Convenience stores differed from grocery and drug stores in that they were smaller, carried fewer products, and stayed open longer. Stores averaged about 2,700 square feet of selling space6 and offered a range of items including hot and prepackaged foods, fountain and bottled drinks, grocery items, coffee, snacks, beer, tobacco products, and lottery tickets; some of the larger chains also offered private-label foods and drinks. Convenience stores offered customers a quick shopping experience; the average customer spent only three to four minutes from arrival to departure.7

There was a great variety in the scope of operations and range of products. U.S.-based 7-Eleven operated 32,000 stores in North America, Asia, Europe, Australia, and Mexico8 while Sheetz operated 365 stores across six states in the eastern U.S. and specialized in made-to-order fresh food items.9 Some convenience stores offered dining areas; some shared retail space with fast-food restaurants, banks, and other retailers.10

QuikTrip’s Evolution

QT was founded in 1958 in Tulsa, Oklahoma by childhood friends Chester Cadieux—Chet’s father—and Burt Holmes. After graduating college and serving three years in the U.S Air Force, Cadieux wanted to start his own retail business and found a partner in Burt Holmes. The two decided to open a convenience store. Their first location was in their hometown of Tulsa and sold only groceries. In the early years, Cadieux worked the night shift alone, which, he later joked, earned him the right to be president and CEO. He held both positions for over 40 years until succeeded by his son Chet in 2002. (See Exhibit 1 for QuikTrip’s major milestones.)

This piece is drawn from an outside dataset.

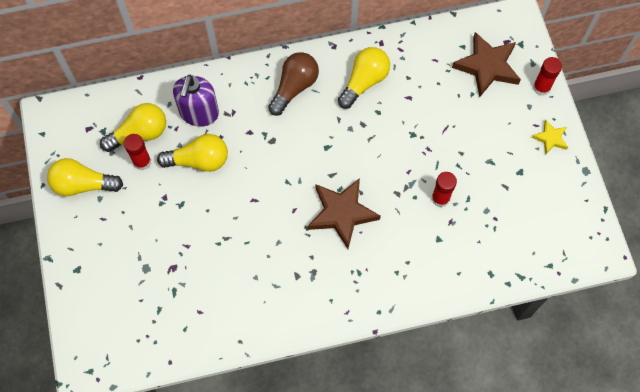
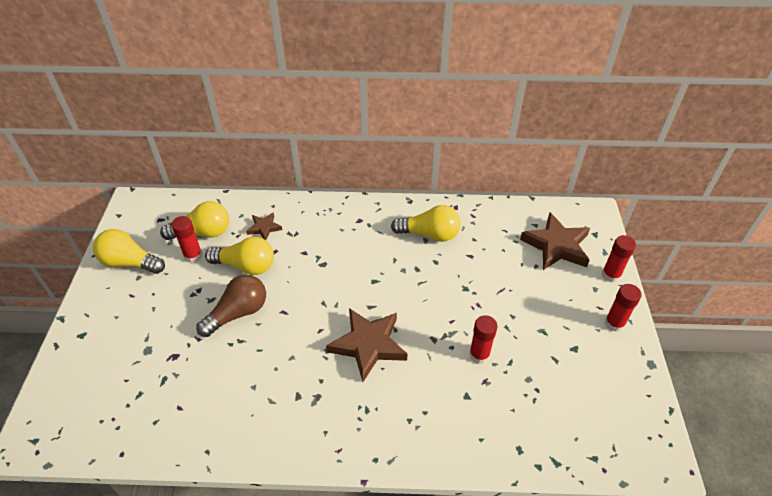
camera: 15 degrees right, 20 degrees down
purple soap dispenser [173,75,219,127] -> brown star [246,212,282,240]
brown light bulb [268,52,319,116] -> brown light bulb moved to [196,274,266,337]
yellow light bulb [338,47,390,109] -> yellow light bulb turned 45 degrees clockwise [391,205,461,242]
yellow star [532,120,568,155] -> red glue stick [605,284,642,332]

Under Cadieux’s leadership, QT expanded into large Midwestern metropolitan areas in the late 1960s and then into other large U.S. cities. Initially, QT’s growth strategy was to open stores piecemeal in small towns around its major Midwestern markets.11 Cadieux observed that, while this offered employees rapid promotions, it placed inexperienced employees in critical jobs.12 Cadieux scrapped this strategy when he realized that small markets would not generate enough profit for future large-scale growth.13 QT ultimately closed stores in 37 small markets to focus on what Cadieux called the “3Ms—Million Metropolitan Markets—those markets that have populations exceeding a million.”14

In 1971, QT started selling gasoline and closed stores that could not support pumping stations. It required a large upfront investment to enter this highly competitive business and it was more than two decades before QT had established a reputation for selling high-quality gas at low prices. In the mid-1990s, the company invested millions of dollars in improving the quality of its gas and began a new advertising campaign which involved handing out coupons for free gas, giving away floor mats through car dealers and mechanics, and offering to fix any car problems caused by QT’s gasoline.15 Chet explained:

My father worked mercilessly to get better supply-chain advantage, quality, branding, and prices to become the best at selling gasoline. Our branded gasoline is now recognized as top- tier by companies like BMW and Audi. Our customers perceive us having both great quality and the lowest price. And we’re confident about the future of our business because our breakeven on gas is lower than any of our competitors. That means that, if, someday, people quit buying gasoline, all of our competitors will go out of business before we do.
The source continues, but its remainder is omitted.